I have a program that is executed. After that, the user has an option to load back their previous input() answers or to create a new one (just re-execute the program). The program is based on user input and so if I wanted to reload the user's previous inputs, is there a way to pre code an input with the user's previous answer? As a crude example of what my program does I just made this:
def program():
raw_input=input()
print("Would you like to reload previous program (press 1) or create new? (press 2)")
raw_input2=input()
if raw_input2==2:
program()
elif raw_input2==1:
#And here is where I would want to print another input with the saved 'raw_input' already loaded into the input box.
else:
print("Not valid")
For any confusion this is my original code:
while True:
textbox1=input(f" Line {line_number}: ")
line_number+=1
if textbox1:
commands.append(textbox1)
else: #if the line is empty finish inputting commands
break
print("\033[1m"+"*"*115+"\033[0m")
for cmd in commands:
execute_command(cmd)
line_numbers+=1
I tried creating a Python-like coding program using Python which generates new inputs (new lines) until you want to end your program by entering in nothing.

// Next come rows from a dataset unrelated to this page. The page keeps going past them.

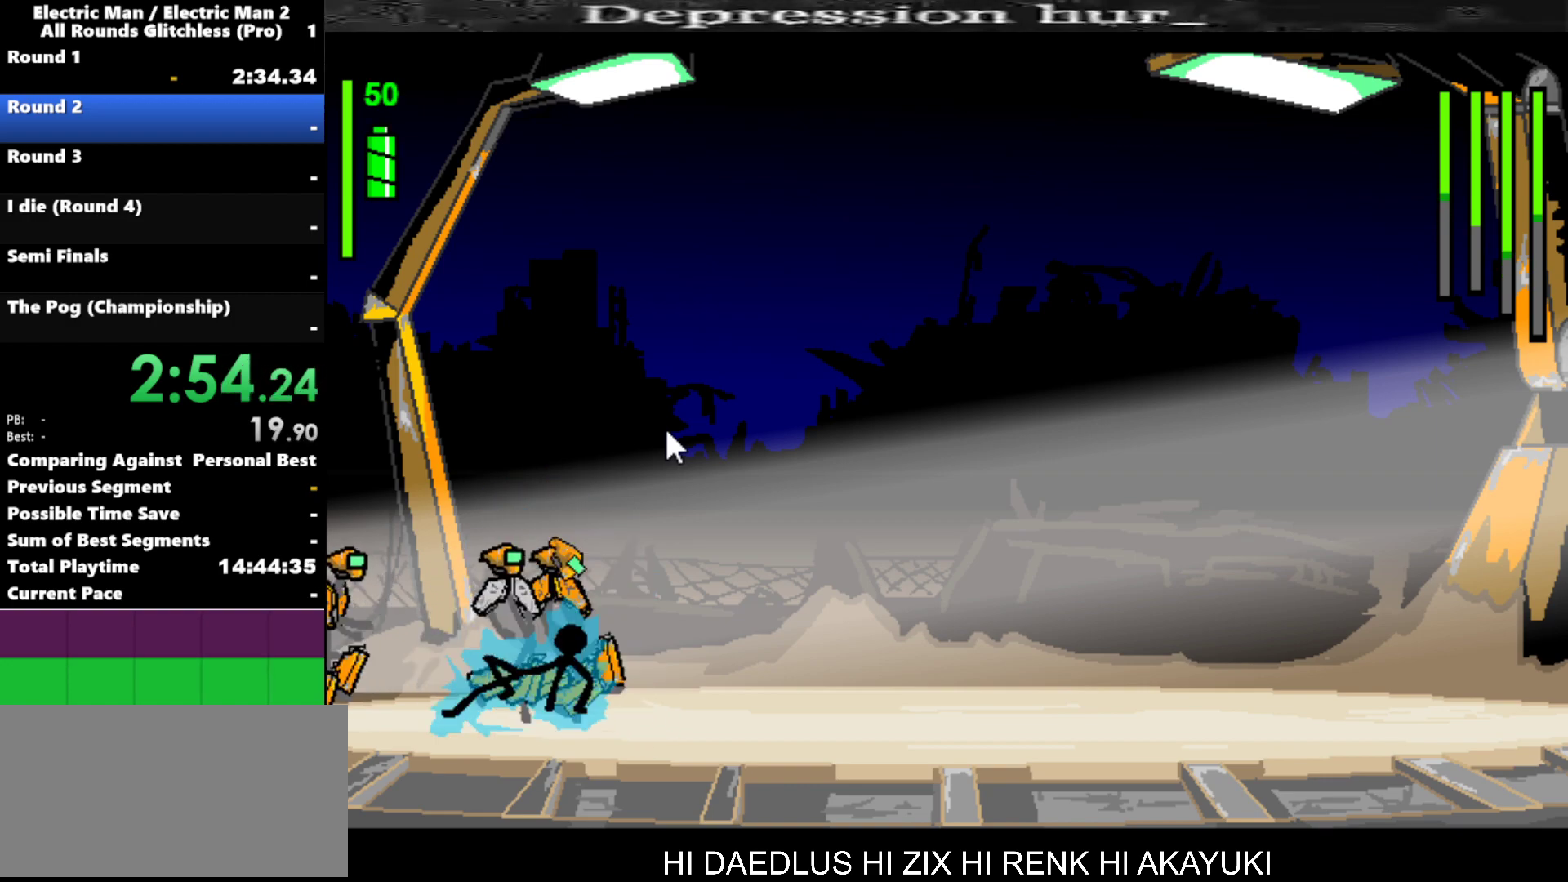
{"keys": [], "events": [[100, "s", "up"]]}
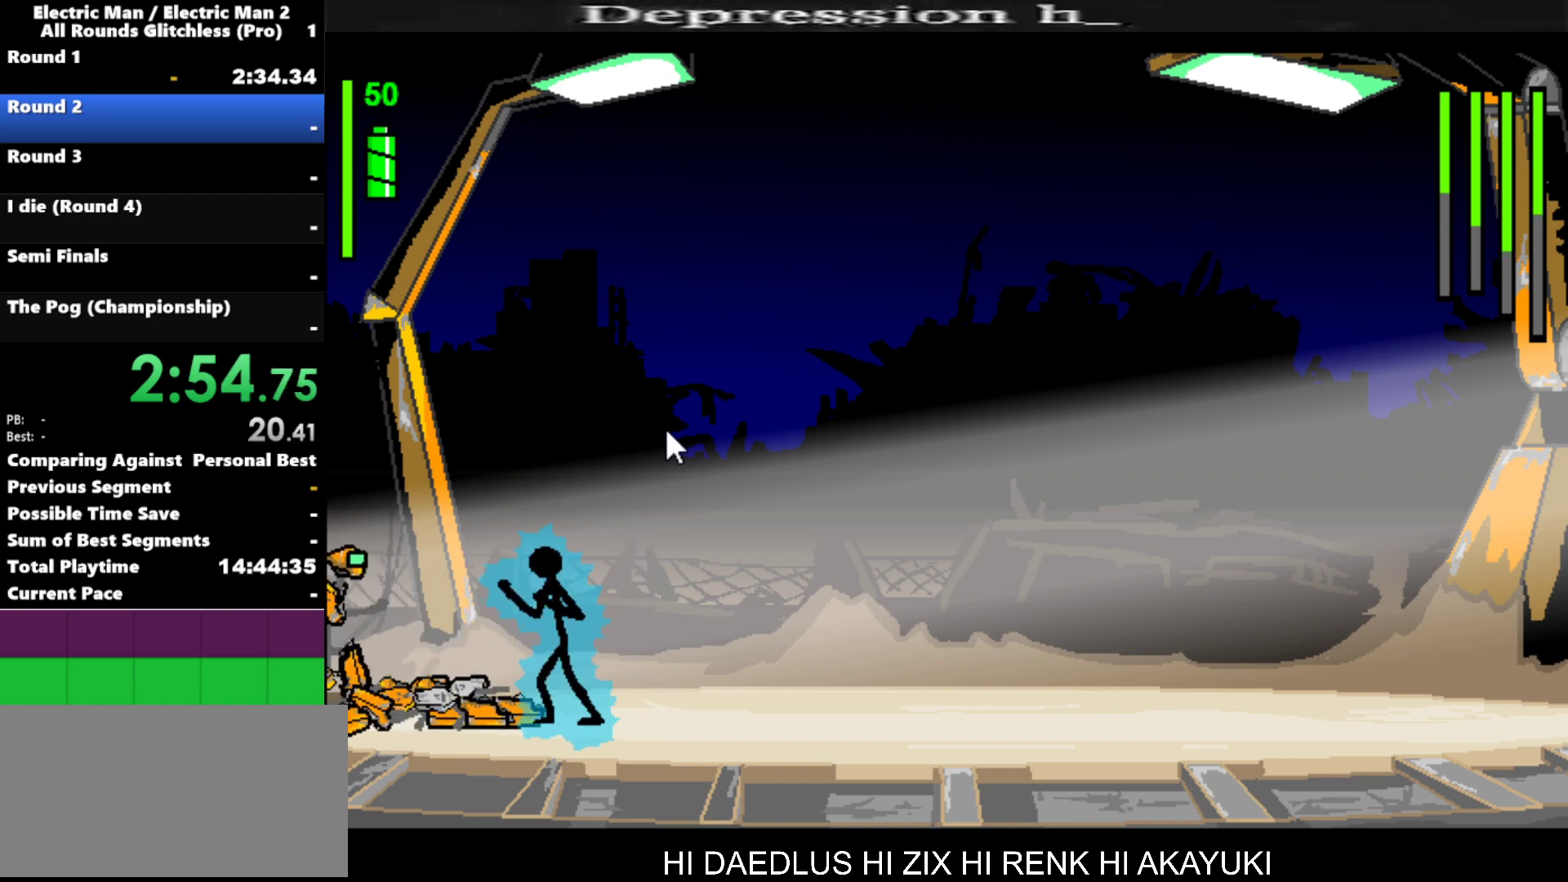
{"keys": [], "events": [[350, "right", "down"], [500, "right", "up"]]}
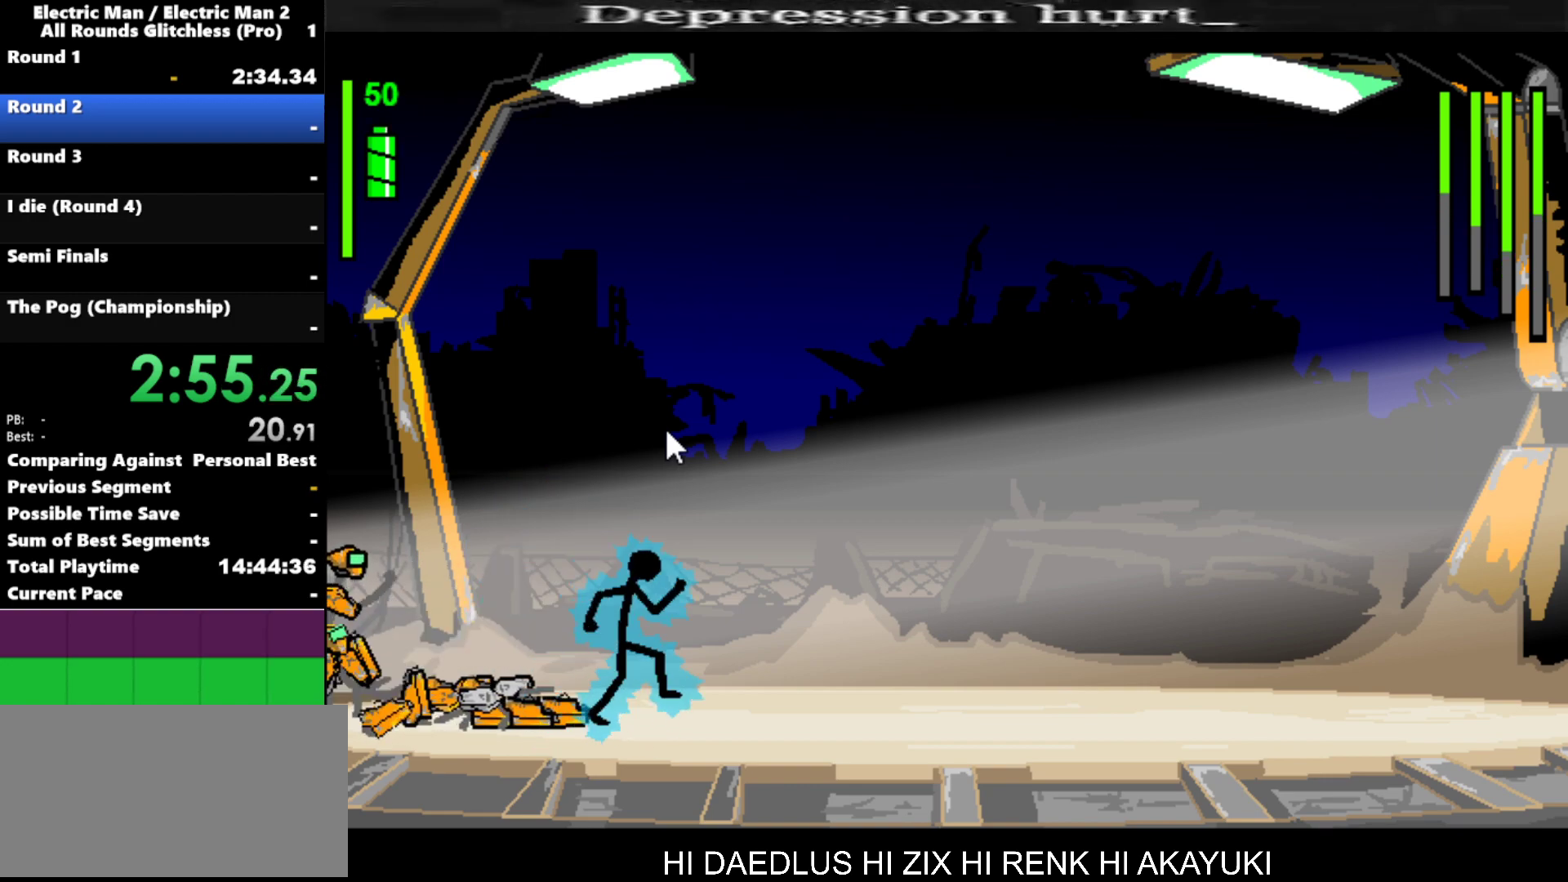
{"keys": ["w"], "events": [[34, "left", "down"], [134, "left", "up"], [417, "w", "down"]]}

This is only a snippet of my code of course. The problem I'm having is that after the user finished writing their basic program, whether you got an error because your code didn't make send or if it actually worked, I want there to be a 'cutscene' where it asks the user if they want to reload their previous program (because rewriting you program everytime there's an error is hard). I'm just asking whether I can do something like this: If my program was print("Hi"), and I wanted to reload it, I want to get an input; raw_input=input() but I want print("Hi") already inside the input().